Page 17 of The Player

‘Drop the innocent act. The moment I walked in here and saw you, everything made sense.’

Her fingers dug into the leather, as if she needed an anchor. ‘Why you asked me to have a drink with you last night, inviting me back to your suite, the sex…’ She trailed off and glanced away, her blush rather cute. ‘I can’t believe you’d stoop that low.’

She thought he’d used her. Why? None of this made sense.

‘From what I remember, you approached me on that balcony. And from your participation in the phenomenal sex, you were just as into it as me.’

Her blush deepened as she dragged her defiant gaze to meet his. ‘What I don’t get is why you’d think I’d sell my story after I discovered your identity?’

She shook her head. ‘Or are you so full of yourself you thought I’d remember the sex and sign on the dotted line?’

Pieces of the puzzle shifted, jiggled, and finally aligned in a picture that blew his mind.

‘You’re the WAG we’re trying to sign?’

‘Like you didn’t know.’ She snorted in disgust. ‘Nice touch last night, by the way. “Your name sounds familiar?” Shit. I can’t believe I fell for it.’

Hot damn.

Liza Lithgow was the WAG he needed to save Qu Publishing.

And he’d slept with her.

Way to go with messing up big time.

‘Liza, listen to me—’

‘Why the hell should I?’ Her chest heaved with indignation and he struggled to avert his eyes. No use fuelling her anger. ‘You lied to me. You used me—’

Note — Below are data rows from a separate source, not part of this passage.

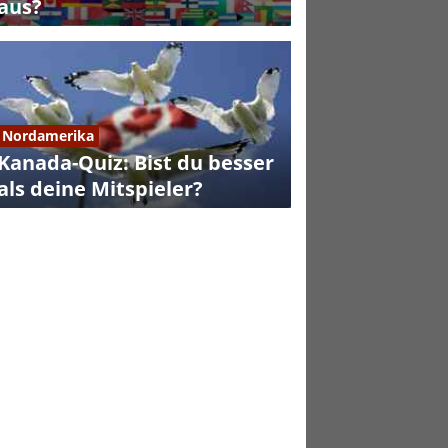
aus?
Nordamerika
Kanada-Quiz: Bist du besser
als deine Mitspieler?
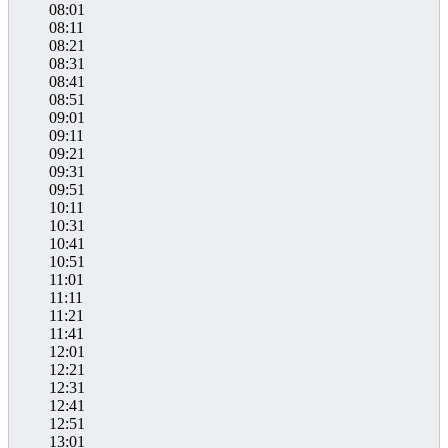
08:01
08:11
08:21
08:31
08:41
08:51
09:01
09:11
09:21
09:31
09:51
10:11
10:31
10:41
10:51
11:01
11:11
11:21
11:41
12:01
12:21
12:31
12:41
12:51
13:01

‘Stop right there.’ He held up his hand and, amazingly, her tirade ceased. ‘Yeah, I knew Qu Publishing was pursuing a WAG for a biography but I had no idea that was you.’

‘But I told you my name—’

‘Which I had vaguely heard but, come on, I’d only landed in Melbourne for the first time in six months a few hours earlier and came into the office briefly before heading to that party. So yeah, I’d probably seen your name on a document or memo or something, that’s how it registered.’

He leaned closer, hating how she leaned back. ‘But everything that happened between us last night? Nothing to do with us publishing your biography and everything to do with…’

Damn, it wouldn’t do any good blurting out what last night had been about. He didn’t need her feeling sorry for him. He needed her onside, ready to tell her story so the board gave Qu more than a temporary reprieve.

‘With what?’

At least her tone had lost some of its vitriol.

‘With you and me and the connection we shared.’

‘Connections can be manufactured,’ she said, her steely stare speaking volumes.

She didn’t believe him.

When he’d first glimpsed her last night, he’d associated feminine and bimbo in the same sentence. Then when she’d spoken to him, he’d re-evaluated the bimbo part pretty damn quick. He never would’ve thought her attractive outer shell hid balls of steel.

‘Maybe, but the way we burned up the sheets last night?’ He smiled, trying to charm his way out of this godforsaken mess. ‘I wasn’t faking it. Were you?’

At last, a glimmer of softening as her shoulders relaxed and her glare lost some of its warrior fierceness. ‘Forget last night—’

‘Big ask,’ he said, continuing with his plan to use a little honey rather than vinegar to coerce her into giving him a fair hearing. ‘I don’t know about you, but the way we were together last night? Pretty damn rare.’

She glanced away, but not before he glimpsed a spark of heat in those expressive blue eyes.